Despite huge demand for decent homes in Cork, ten houses in Carrignavar have been abandoned for fifteen years, even though they are nearly finished.
All they are waiting for is to be connected to the sewage network. Instead they have been withering away in a village where people are “crying out for homes”. New housing has not been made available there for almost a decade.
This is just one more example of how the anarchy of the free market contributes to the housing crisis. With a planned economy, the wastewater capacity could have been expanded as part of an overall housing development plan.
But instead of harmonious cooperation of the different sectors needed to deliver housing, private developers steamed ahead without Uisce Éireann. As a result it could take a further seven years for Uisce Éireann to upgrade the capacity of the wastewater management plant, leading to massive waste and delays.
Ironically, Fianna Fáil Cork North-Central TD Pádraig O’Sullivan summed up the problem very well:
“That is the real crux of the matter. We can throw all the money we want at stuff, but unless the system changes and adapts to the needs of society, money is not going to solve many of the issues we have.”
Exactly!
However the solution is not to be found in limiting planning permissions or judicial reviews as the government is trying to do.
The housing crisis is not merely a product of a few bad rules but the inevitable result of capitalism which places the private property rights of developers over the needs of society.
The results of this are barbaric. Just half an hour away from Carrignavar in Cork city, EchoLive reported on a mother and her four children who have been forced to live in a mould and rat infested flat for over a decade.
While they have waited eight years for the council to provide adequate accommodation these ten homes have been rotting behind steel fences. This is not an isolated case, hundreds and thousands live in such miserable conditions.
And the problem is broader than just ten houses in Carrignavar. In Cork city there are 790 vacant properties. Of these, 390 have been abandoned for years and are either confirmed or being investigated as derelict sites.

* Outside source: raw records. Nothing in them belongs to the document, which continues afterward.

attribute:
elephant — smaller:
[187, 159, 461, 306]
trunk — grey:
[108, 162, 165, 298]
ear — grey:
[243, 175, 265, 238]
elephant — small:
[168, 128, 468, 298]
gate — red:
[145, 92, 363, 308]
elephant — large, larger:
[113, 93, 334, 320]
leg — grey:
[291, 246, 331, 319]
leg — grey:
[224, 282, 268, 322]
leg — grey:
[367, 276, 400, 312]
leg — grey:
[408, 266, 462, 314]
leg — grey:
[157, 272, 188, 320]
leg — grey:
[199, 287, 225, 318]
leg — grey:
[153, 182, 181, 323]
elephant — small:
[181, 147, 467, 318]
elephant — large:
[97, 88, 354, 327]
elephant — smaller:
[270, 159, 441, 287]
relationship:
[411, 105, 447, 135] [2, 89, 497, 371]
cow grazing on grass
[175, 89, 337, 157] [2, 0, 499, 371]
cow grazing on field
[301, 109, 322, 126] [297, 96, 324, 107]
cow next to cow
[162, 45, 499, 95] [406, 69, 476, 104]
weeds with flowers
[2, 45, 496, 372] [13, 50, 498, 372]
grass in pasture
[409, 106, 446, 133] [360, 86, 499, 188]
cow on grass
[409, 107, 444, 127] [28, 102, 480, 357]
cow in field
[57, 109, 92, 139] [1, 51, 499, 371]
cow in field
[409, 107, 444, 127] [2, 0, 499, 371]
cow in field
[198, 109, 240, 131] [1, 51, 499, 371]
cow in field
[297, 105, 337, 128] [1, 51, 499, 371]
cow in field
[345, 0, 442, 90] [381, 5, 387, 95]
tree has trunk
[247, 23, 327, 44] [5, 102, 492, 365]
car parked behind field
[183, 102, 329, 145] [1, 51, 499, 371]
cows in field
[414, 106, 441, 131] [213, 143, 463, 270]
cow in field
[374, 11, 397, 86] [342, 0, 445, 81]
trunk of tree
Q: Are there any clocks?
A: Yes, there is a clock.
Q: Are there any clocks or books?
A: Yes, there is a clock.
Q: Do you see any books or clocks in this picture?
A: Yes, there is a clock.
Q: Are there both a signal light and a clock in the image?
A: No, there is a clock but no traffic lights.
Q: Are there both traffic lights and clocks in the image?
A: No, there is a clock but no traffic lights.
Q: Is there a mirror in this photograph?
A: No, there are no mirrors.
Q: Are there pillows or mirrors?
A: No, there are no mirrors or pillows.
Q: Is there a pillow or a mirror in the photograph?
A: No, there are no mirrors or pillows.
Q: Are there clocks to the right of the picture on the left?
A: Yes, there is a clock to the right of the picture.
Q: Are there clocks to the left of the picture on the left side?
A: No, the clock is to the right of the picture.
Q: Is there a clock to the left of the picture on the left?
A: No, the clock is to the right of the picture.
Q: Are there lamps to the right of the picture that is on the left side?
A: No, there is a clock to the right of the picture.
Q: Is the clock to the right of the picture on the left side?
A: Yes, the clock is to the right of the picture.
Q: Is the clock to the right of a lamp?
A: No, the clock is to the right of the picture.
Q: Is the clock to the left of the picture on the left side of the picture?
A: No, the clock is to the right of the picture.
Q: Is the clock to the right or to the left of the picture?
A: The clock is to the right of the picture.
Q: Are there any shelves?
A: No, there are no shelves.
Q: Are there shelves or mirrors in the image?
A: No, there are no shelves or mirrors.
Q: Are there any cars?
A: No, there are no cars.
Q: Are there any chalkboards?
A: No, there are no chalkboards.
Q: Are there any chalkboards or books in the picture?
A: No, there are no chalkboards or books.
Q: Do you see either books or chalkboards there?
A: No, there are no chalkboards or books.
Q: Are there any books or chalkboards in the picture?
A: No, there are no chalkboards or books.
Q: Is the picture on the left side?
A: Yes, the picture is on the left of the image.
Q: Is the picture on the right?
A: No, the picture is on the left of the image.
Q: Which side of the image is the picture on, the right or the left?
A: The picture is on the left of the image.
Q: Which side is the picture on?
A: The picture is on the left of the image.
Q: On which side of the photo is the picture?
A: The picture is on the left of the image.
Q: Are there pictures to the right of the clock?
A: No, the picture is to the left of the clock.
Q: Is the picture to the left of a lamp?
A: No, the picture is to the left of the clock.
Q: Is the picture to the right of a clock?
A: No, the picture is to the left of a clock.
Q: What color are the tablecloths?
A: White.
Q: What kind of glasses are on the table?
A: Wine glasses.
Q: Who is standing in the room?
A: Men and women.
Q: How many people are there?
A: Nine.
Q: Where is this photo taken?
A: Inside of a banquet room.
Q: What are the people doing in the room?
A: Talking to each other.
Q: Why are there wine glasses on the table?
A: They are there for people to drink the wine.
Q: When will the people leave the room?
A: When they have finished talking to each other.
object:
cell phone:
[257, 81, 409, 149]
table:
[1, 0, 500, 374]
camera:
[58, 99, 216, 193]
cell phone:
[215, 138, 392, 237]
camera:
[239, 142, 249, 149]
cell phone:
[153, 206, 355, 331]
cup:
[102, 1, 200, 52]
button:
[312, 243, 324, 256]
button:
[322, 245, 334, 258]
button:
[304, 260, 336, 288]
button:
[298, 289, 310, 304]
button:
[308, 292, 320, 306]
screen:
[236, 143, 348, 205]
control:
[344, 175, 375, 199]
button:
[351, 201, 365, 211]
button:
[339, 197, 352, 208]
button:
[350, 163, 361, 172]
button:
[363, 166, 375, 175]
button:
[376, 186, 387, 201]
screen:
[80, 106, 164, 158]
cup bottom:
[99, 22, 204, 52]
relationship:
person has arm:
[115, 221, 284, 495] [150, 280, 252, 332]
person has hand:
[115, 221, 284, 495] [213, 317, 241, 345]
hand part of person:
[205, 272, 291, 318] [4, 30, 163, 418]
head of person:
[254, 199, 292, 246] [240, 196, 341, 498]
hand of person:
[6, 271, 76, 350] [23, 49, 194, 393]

Meanwhile, homelessness rose by a quarter in Cork over 2023, with 712 adults in emergency accommodation as of last October. Much like these houses, the whole capitalist system has become rotten! Landlords and developers grow rich and fat from this rotten system while ordinary families live with the consequences.
Enough is enough!
If capitalism can’t solve the housing crisis then it must be overthrown and replaced with the democratic planning of the economy by the working class.